Sua conquista foi considerada símbolo da importância da interiorização da universidade. Para Juliano, sua história inspira: “Sei dos desafios e dificuldades de cada um e cada uma. Parabéns! Vocês são vencedores. Aos alunos que ainda estão nesse percurso, desejo que este singelo exemplo possa encorajá-los a seguir em frente e não desistir, para que, no tempo de cada um, também consigam essa vitória”.
Outro momento de forte emoção foi protagonizado por Adiel Craveiro, de 23 anos, que não conteve as lágrimas durante a cerimônia. Nascido e criado em Soure, ele trabalha atualmente como entregador em uma churrascaria. Ao recordar sua caminhada, revelou:
“Foi um mix de lembranças e sentimentos. Para mim foi uma verdadeira luta, só eu sei o que passei. Lembrei das vezes em que quis desistir do curso, por achar que não ia dar conta, por precisar trabalhar e não conseguir emprego devido à faculdade, por estar com a mente fraca e esgotada. Lembrei dos meus amigos e familiares, que não deixaram eu desistir”.
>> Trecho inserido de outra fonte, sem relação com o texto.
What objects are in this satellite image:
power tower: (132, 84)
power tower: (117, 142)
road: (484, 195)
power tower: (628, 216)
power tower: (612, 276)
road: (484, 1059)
Ele destacou a importância do apoio da rede de convivência: “Sou grato principalmente aos meus avós, Luís Paulo Figueiredo Gonçalves e Maria Lina Amador de Figueiredo, e à minha mãe, Suelem Amador de Figueiredo. Depois que minha mãe me teve, ela precisou largar os estudos para trabalhar, já que era mãe solo. Meus avós me ajudaram muito: meu avô, que tenho como figura paterna, era pescador, carpinteiro e vaqueiro, fazia de tudo para não faltar comida. Hoje sou o primeiro do meu núcleo familiar a chegar ao ensino superior”.
Adiel também relembrou a parceria com colegas: “Quando eu tinha minhas crises de ansiedade e mandava mensagem dizendo que ia trancar o curso, meu amigo Márcio me dava forças. Ele foi minha dupla na defesa de TCC. Já a Izabela sempre me mantinha informado das coisas da faculdade. Esse apoio fez toda a diferença”.
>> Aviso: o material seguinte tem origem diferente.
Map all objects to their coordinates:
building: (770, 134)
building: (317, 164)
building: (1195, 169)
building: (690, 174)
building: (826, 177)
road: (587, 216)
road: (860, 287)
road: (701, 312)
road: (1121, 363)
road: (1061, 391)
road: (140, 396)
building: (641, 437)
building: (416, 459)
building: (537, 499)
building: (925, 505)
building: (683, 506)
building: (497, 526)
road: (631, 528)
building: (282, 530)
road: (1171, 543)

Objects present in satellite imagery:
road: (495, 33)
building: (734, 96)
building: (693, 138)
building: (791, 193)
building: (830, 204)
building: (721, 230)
Sobre os planos futuros, o jovem é categórico: “Quero continuar estudando para passar em concursos, conseguir um bom emprego, estabilidade financeira, ou talvez uma outra graduação ou até alcançar o mestrado”.
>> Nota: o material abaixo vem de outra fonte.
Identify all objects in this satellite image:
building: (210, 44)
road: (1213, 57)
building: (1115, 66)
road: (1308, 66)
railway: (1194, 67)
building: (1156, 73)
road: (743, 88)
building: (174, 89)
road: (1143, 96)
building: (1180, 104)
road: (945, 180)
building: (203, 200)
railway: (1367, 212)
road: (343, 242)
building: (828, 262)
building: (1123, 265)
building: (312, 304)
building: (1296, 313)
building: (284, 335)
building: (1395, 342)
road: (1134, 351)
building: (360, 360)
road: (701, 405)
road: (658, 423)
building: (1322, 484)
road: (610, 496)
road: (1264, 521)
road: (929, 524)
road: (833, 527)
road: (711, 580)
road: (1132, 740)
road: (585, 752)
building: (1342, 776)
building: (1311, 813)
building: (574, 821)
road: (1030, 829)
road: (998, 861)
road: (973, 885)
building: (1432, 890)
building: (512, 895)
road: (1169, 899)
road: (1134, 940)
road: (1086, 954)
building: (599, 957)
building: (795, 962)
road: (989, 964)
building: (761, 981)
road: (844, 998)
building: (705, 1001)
A celebração da retomada do curso de Letras também teve outro marco simbólico no dia anterior. No dia 29 de agosto, Crislane Francisca Pinheiro Lima, formanda em Letras – Inglês, colou grau tornando-se a primeira pessoa da família e do Quilombo da Providência a conquistar um diploma de ensino superior. Sua trajetória atesta o caráter transformador da presença da universidade no Marajó.

Juliano Cássio fez questão de agradecer às professoras Selma Pena e Rose Fernandes, da UFPA em Belém, à diretora do CIAC, Juliet Jatahy, e à vice coordenadora do Campus de Soure, Leandra Pinheiro, além do diretor da Faculdade de Letras, Luís Parlandin. Também reconheceu o apoio do reitor da UFPA, Gilmar Pereira, e da vice-reitora, Loiane Prado Verbicaro, pelo incentivo ao desenvolvimento do campus.

O coordenador reforçou ainda a necessidade de expandir a presença da universidade no Marajó:
“Peço ao reitor e à vice-reitora que continuem ajudando o Campus Universitário do Marajó-Soure a avançar, especialmente com a criação de polos pelos municípios do Marajó. Que nosso primeiro passo já seja em Cachoeira do Arari. Nosso povo marajoara precisa e merece”.
A solenidade de outorga foi um daqueles momentos ímpares que marcam a comunidade e corroboram a importância da universidade pública como instrumento de transformação social. Para os 28 novos licenciados em Letras, cada diploma representa não apenas um objetivo individual alcançado, mas também uma vitória coletiva na valorização da educação no arquipélago, possibilitando que os marajoaras invistam em suas jornadas acadêmicas sem precisar sair de seus territórios em busca de ensino superior na capital.